START Provided entries

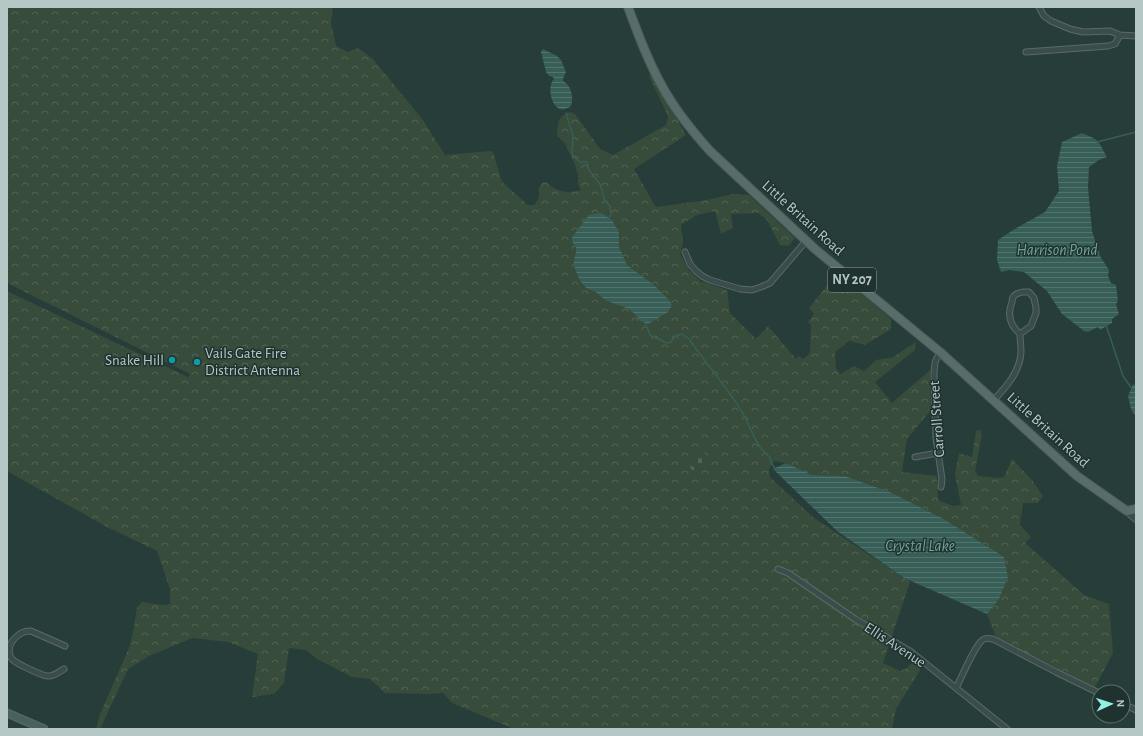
<svg xmlns="http://www.w3.org/2000/svg" width="1143" height="736" viewBox="0 0 1143 736" font-family="'Alegreya Sans',sans-serif">
	<defs>
		<pattern id="forest-crowns" width="20" height="18" patternUnits="userSpaceOnUse"><rect width="20" height="18" fill="#374c3a"/><path d="M2 6a3 3 0 1 1 6 0M12 15a3 3 0 1 1 6 0" fill="none" stroke="#526455"/></pattern>
		<pattern id="cemetery-stones" width="16" height="16" patternUnits="userSpaceOnUse"><rect width="16" height="16" fill="#374c3a"/><path d="M2 7V4a2 2 0 0 1 4 0v3zM10 15v-3a2 2 0 0 1 4 0v3z" fill="#526455"/></pattern>
		<pattern id="water-rules" width="6" height="5" patternUnits="userSpaceOnUse"><rect width="6" height="5" fill="#385e58"/><path d="M0 2.5h6" fill="none" stroke="#53746e"/></pattern>
	</defs>
	<rect width="100%" height="100%" fill="#263d39"/>
	<!-- forest -->
	<path fill="url(#forest-crowns)" d="M7,7H333L331,23L336,46L348,52L358,48L373,59L423,120L445,155L490,151L493,152L502,182L528,205H534C538,199 541,196 538,189L542,183L546,182C558,192 565,194 581,190L578,185V175L575,165L565,143L557,136C558,123 557,116 571,112L575,114L600,149L613,155L666,125L668,116L649,76L650,74L652,76L686,135L634,169L656,207L707,200L733,194L749,195L795,238L789,246L780,245L767,220L758,213L731,214L733,228L721,234L715,211L697,215L681,225L683,243L680,254L689,270L700,281L727,290L730,313L756,339L768,326L796,359L799,356L803,359L810,353L811,325L808,322L814,314L809,308L837,273L891,319V329L865,345L849,341L835,352L836,368L840,374L854,366L864,371L876,360L893,357L916,342L915,350L875,382L892,403L930,370L931,410L907,439L902,472L937,476L938,500L953,506L961,505L955,474L959,453L972,457L976,431L980,430L982,435L975,471L978,476L997,478L1004,477L1012,459L1032,480L1043,496L1038,503H1023L1020,525L1031,537L1025,543L1084,595L1109,604L1113,653L1095,687L997,639L992,627L987,614L999,599L942,518L892,493L845,476L812,475L786,463L774,461L769,469L770,477L814,518L910,582L883,663L900,671L907,668L914,661L919,666L920,670L896,709L892,729H514L452,703L443,693L430,694L385,693L370,679L352,677L317,659L306,650L289,648L284,683L274,694L252,697L258,654L228,642L192,638L147,657L128,669L100,729H96L100,714L129,648L133,632L137,608L142,602L163,605L170,604V589L157,551L107,527L7,471V291L188,377L190,374L7,283Z"/>
	<!-- cemetery -->
	<path fill="url(#cemetery-stones)" d="M701,450L708,456L694,471L687,465Z"/>
	<!-- water -->
	<path fill="url(#water-rules)" d="M543,49L557,56L561,60L566,72L563,79V81C571,85 574,97 571,106C553,120 545,87 554,79L553,77L549,76L546,72L541,52Z
		M1082,133C1100,140 1098,141 1107,157L1099,160L1089,167L1088,187L1092,231L1100,256L1109,270L1108,276L1111,283L1116,285L1118,301L1116,304L1119,314L1112,319V323L1100,330L1098,327L1088,332L1084,331L1062,314L1047,291L1024,272L1009,270L1001,272L997,260L998,240L1013,230L1045,212L1059,191L1057,166L1062,142Z
		M601,213L612,220L619,233V247L627,265L655,286L670,301L672,305L668,312L648,324L640,321C631,305 618,307 604,299C600,296 598,293 594,291C592,290 590,290 588,289C581,285 576,273 574,265C573,259 577,254 576,247L573,244L572,237L589,215Z
		M1133,384L1136,386V417L1131,409L1128,396Z
		M786,463L812,475L845,476L892,493L942,518L1004,557L1008,577L999,599L987,614L904,578L837,531L773,469Z"/>
	<g fill="none" stroke-linecap="round" stroke-linejoin="round">
		<!-- stream -->
		<path stroke="#385e58" stroke-width="1.5" d="M566,113L573,136L572,153L573,156L580,162H587L589,170L600,184L605,201L610,206L611,214L609,218
			M1097,142L1136,132
			M645,323L650,335L667,343L671,342L675,336L682,334L689,339C705,362 724,384 739,407C750,423 754,446 770,457L771,463L775,468
			M1106,325L1123,376L1132,389"/>
		<defs>
			<path id="minor" d="M1039,7L1044,16L1051,21L1070,29L1083,32L1110,31L1120,35L1136,36
				M1026,52L1108,46L1115,44L1120,35
				M685,252L690,264L696,271L702,276L710,280L740,289L752,290L761,287L770,283L806,241
				M1023,292H1029L1034,298L1036,308V313L1031,326L1020,334C1010,325 1007,314 1012,302C1012,300 1013,297 1014,296C1016,293 1020,293 1023,292Z
				M940,352L935,362L934,373L936,438L942,479L941,487
				M994,400C1006,387 1020,372 1021,352C1021,346 1020,340 1020,334
				M915,457L938,453
				M778,569L788,573L855,619L910,651L1007,729
				M64,669C59,672 53,677 47,676C41,675 17,664 13,660C12,659 10,657 10,655C6,644 19,630 31,631L65,646
				M956,688C961,679 976,642 984,639C987,638 990,639 993,639L1056,672L1099,693
				M1123,704L1136,710"/>
			<path id="tertiary" d="M1127,511L1136,519"/>
			<path id="secondary" d="M7,713L44,729"/>
			<path id="primary" d="M628,7C638,34 648,61 662,86C675,110 692,131 710,151L815,249L940,352L1077,476L1127,511L1136,509"/>
		</defs>
		<!-- minor casing -->
		<use href="#minor" stroke="#586b68" stroke-width="7"/>
		<!-- tertiary casing -->
		<use href="#tertiary" stroke="#586b68" stroke-width="8"/>
		<!-- secondary casing -->
		<use href="#secondary" stroke="#586b68" stroke-width="9"/>
		<!-- primary casing -->
		<use href="#primary" stroke="#465956" stroke-width="10"/>
		<!-- minor -->
		<use href="#minor" stroke="#3a4d4a" stroke-width="5"/>
		<!-- tertiary -->
		<use href="#tertiary" stroke="#3a4d4a" stroke-width="6"/>
		<!-- secondary -->
		<use href="#secondary" stroke="#49605d" stroke-width="7"/>
		<!-- primary -->
		<use href="#primary" stroke="#586d69" stroke-width="8"/>
	</g>
	<!-- markers -->
	<g fill="#0f9aa8" stroke="#1f322f" stroke-width="1.5">
		<circle cx="172" cy="360" r="4"/>
		<circle cx="197" cy="362" r="4"/>
	</g>
	<g text-anchor="middle" dominant-baseline="central" stroke-width="3" stroke-linejoin="round" paint-order="stroke">
		<!-- shield labels -->
		<rect fill="#1f322f" stroke="#899b99" stroke-width="1" x="828" y="268" width="48" height="24" rx="3"/>
		<g font-size="14" font-weight="bold" fill="#b6c8c6">
			<text x="852" y="280">NY 207</text>
		</g>
		<!-- street labels -->
		<g font-size="15" fill="#b6c8c6" stroke="#1f322f">
			<text transform="translate(803 218) rotate(42)">Little Britain Road</text>
			<text transform="translate(937 419) rotate(-94)">Carroll Street</text>
			<text transform="translate(1048 430) rotate(42)">Little Britain Road</text>
			<text transform="translate(895 645) rotate(33)">Ellis Avenue</text>
		</g>
		<!-- poi labels -->
		<g font-size="15" fill="#b6c8c6" stroke="#1f322f" text-anchor="start">
			<text x="205" y="353">Vails Gate Fire<tspan x="205" dy="17">District Antenna</tspan></text>
			<text x="164" y="360" text-anchor="end">Snake Hill</text>
		</g>
		<!-- water labels -->
		<g font-size="16" font-style="italic" fill="#72a49b" stroke="#1f322f">
			<text x="1057" y="250">Harrison Pond</text>
			<text x="920" y="546">Crystal Lake</text>
		</g>
	</g>
	<!-- border -->
	<rect width="1143" height="736" fill="none" stroke="#b6c8c6" stroke-width="16"/>
	<!-- north arrow -->
	<g transform="translate(1111 704) rotate(87)"><circle r="19" fill="#1f322f" stroke="#5b6e6b"/>
	<path d="M0-3L7 15L0 10L-7 15Z" fill="#93f0e3"/>
	<text y="-6" font-size="11" font-weight="bold" text-anchor="middle" fill="#b6c8c6">N</text>
	</g>
</svg>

END Provided entries

◆ Task instructions
Starting at the line that has "<!-- tertiary -->" in the records above, restate word for word every line until the one that has "<!-- markers -->", and include that one as well.

◆ Your response
		<!-- tertiary -->
		<use href="#tertiary" stroke="#3a4d4a" stroke-width="6"/>
		<!-- secondary -->
		<use href="#secondary" stroke="#49605d" stroke-width="7"/>
		<!-- primary -->
		<use href="#primary" stroke="#586d69" stroke-width="8"/>
	</g>
	<!-- markers -->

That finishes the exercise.